Saved entries
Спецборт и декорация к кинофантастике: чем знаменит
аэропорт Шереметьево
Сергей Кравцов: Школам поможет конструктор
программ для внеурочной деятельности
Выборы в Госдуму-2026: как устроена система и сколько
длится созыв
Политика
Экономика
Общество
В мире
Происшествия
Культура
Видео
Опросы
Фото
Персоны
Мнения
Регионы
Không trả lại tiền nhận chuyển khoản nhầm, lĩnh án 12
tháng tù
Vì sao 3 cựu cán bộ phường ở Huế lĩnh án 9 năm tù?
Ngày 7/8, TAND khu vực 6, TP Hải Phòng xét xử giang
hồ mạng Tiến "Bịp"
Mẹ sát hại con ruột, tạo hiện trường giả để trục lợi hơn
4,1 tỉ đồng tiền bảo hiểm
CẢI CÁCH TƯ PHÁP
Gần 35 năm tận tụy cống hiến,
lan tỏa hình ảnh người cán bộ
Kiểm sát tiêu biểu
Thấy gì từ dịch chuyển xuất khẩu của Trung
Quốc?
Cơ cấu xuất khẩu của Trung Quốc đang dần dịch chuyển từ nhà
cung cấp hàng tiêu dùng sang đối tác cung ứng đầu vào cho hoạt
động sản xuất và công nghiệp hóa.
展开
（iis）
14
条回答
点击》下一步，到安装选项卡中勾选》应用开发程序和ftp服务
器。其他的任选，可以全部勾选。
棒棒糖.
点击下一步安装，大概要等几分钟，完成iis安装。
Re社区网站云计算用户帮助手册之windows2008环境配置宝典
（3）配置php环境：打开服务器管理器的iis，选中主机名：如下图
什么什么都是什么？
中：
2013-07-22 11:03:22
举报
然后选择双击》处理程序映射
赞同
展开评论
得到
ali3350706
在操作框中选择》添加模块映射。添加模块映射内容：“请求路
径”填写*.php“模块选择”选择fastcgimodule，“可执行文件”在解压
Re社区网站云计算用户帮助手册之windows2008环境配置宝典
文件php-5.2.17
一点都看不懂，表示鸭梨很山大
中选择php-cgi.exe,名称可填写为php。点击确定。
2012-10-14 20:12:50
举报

■ Exercise requirements ■
With the string "tiêu" as the key, filter the data above and show the lines that match.

■ Expected answer ■
Kiểm sát tiêu biểu
cung cấp hàng tiêu dùng sang đối tác cung ứng đầu vào cho hoạt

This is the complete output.